Family members don’t have to live in the same house. That means you can help the less technical people in your family manage their passwords from afar. If your family has more than five people you can add extra users for an additional $1 per month, per person.
The new 1Password family plan also offers a number of features that the straight-up single license purchase doesn’t have. Under the new family plan, users can sync passwords between devices using a built-in service from 1Password creator AgileBits. Plain licensed users have to use a semi-DIY solution that integrates with third-party file storage providers such as Dropbox or iCloud.
The family plan also gives administrators (read: parents) the ability to reset accounts if someone forgets the password to their vault. You can also share passwords among family members in read-only fashion, meaning the 12-year-old can’t delete a shared password by accident.
While you generally wouldn’t want to share your passwords with each other, there are situations where it makes sense, such as a family Netflix account.

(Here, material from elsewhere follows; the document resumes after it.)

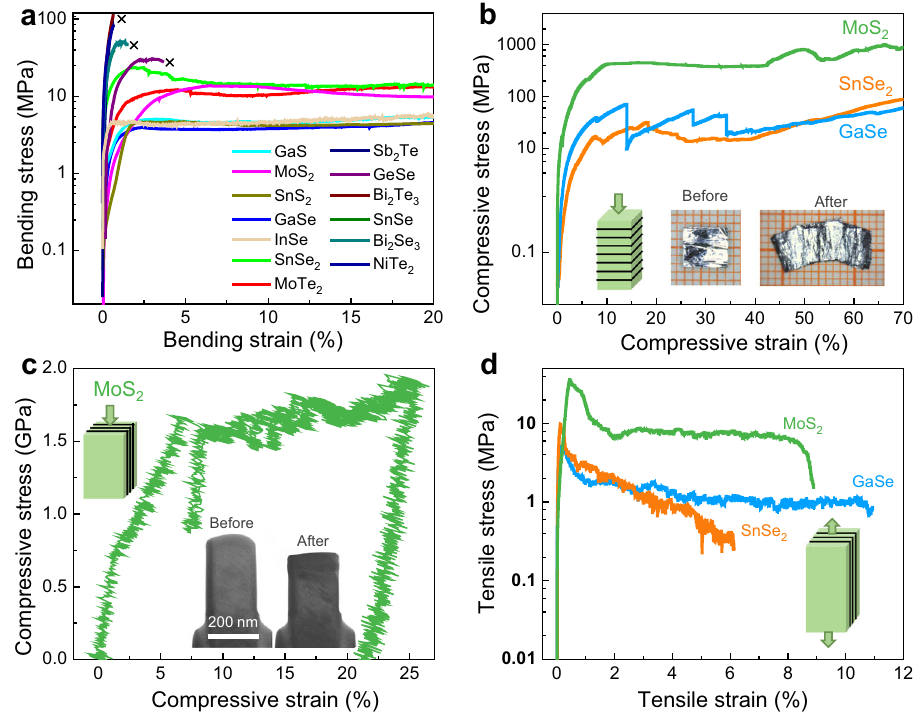
Fig. 3 | Mechanical properties of selected 2D vdW crystals. a Three-point bending stress-strain curves for the selected crystals. b Compressive stress-strain curves for MoS 2 , GaSe, and SnSe 2 crystals. The inset photos show a MoS 2 crystal before and after compression. c In situ compressive stress-strain curve of a MoS 2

AgileBits is also throwing in 1GB of shared encrypted document storage with the subscription.
Why this matters: AgileBits is getting serious about the software subscription trend. In November 2015, the company introduced
1Password for Teams, a $5 per person, per month subscription service for enterprises that is currently free during its beta period; the company’s new family plan is based on the teams infrastructure. AgileBits follows major tech firms such as Adobe (
Creative Cloud) and Microsoft (
Office 365) that have offered software packages in subscription form since 2013.
I have to buy what now?
The 1Password family plan is an easy alternative to regular licenses, which are a little confusing. AgileBits sells one-time licenses for its password manager for $50. That price allows up to six people to use 1Password on the same PC platform.

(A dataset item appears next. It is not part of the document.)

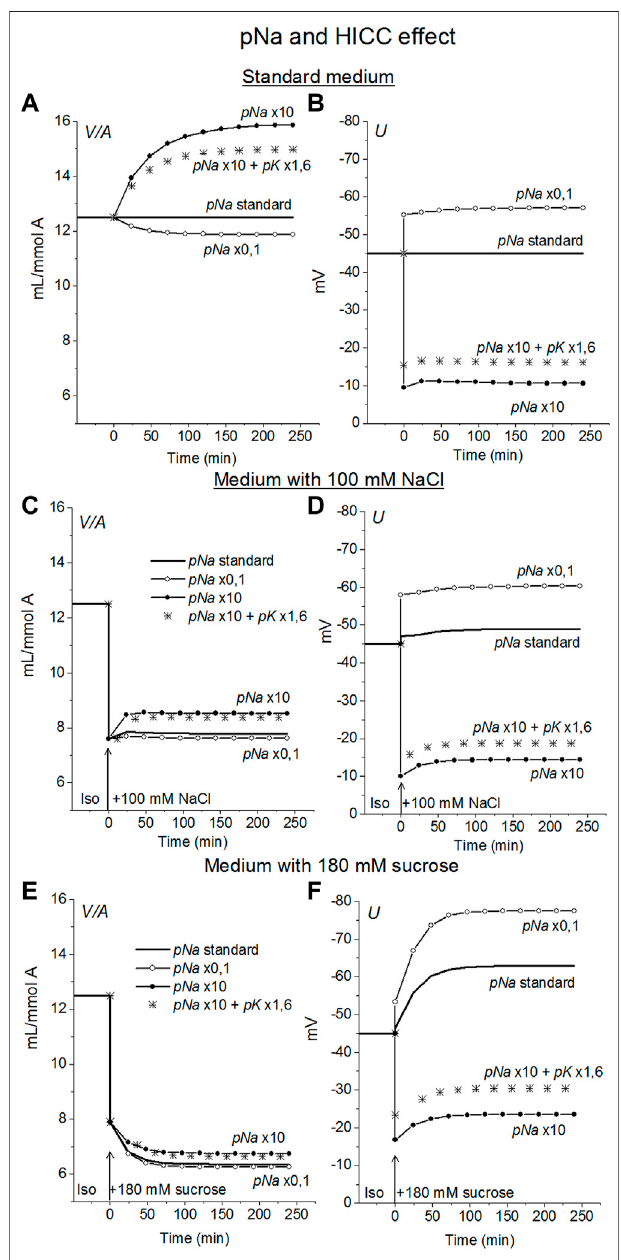
FIGURE 5 | The effect of changes in the Na + and HICC channel permeability coef fi cients on ion homeostasis in the U937 cell model under standard conditions (A,B) and in a hyperosmolar medium with 100 mM NaCl (C,D) or 180 mM sucrose (E,F) . The calculation was carried out for a model with a full set of cotransporters. Changes in pNa , and HICC ( pNa + pK ) are shown in the graphs, other parameters remained unchanged and are shown in Table 2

A family of four using all Macs would buy just one license to cover all their 1Password needs. Add a Windows machine to the mix, however, and now that same family needs two $50 licenses.

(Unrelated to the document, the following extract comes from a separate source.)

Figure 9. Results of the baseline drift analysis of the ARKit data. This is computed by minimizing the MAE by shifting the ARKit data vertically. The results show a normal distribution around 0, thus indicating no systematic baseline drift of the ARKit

On top of that, AgileBits offers Android and iOS apps for free, but keeps some features behind a one-time $10 in-app purchase. If a family of four wanted to unlock those features on all their mobile devices, and run 1Password on a mix of Windows and Mac machines, the price would run $140.
The advantage of licensing is that it’s a one-time payment. By comparison, standard family plan subscribers would blow through $140 worth of service in 28 months, or just over two years.
The family plan definitely isn’t cheaper in the long run. But for 1Password fans who want a security solution that’s as hassle-free as possible, paying that extra money may be worth it.
Update: This article inaccurately reported the pricing of SpiderOak’s encrypted storage service. We regret the error, which has since been removed.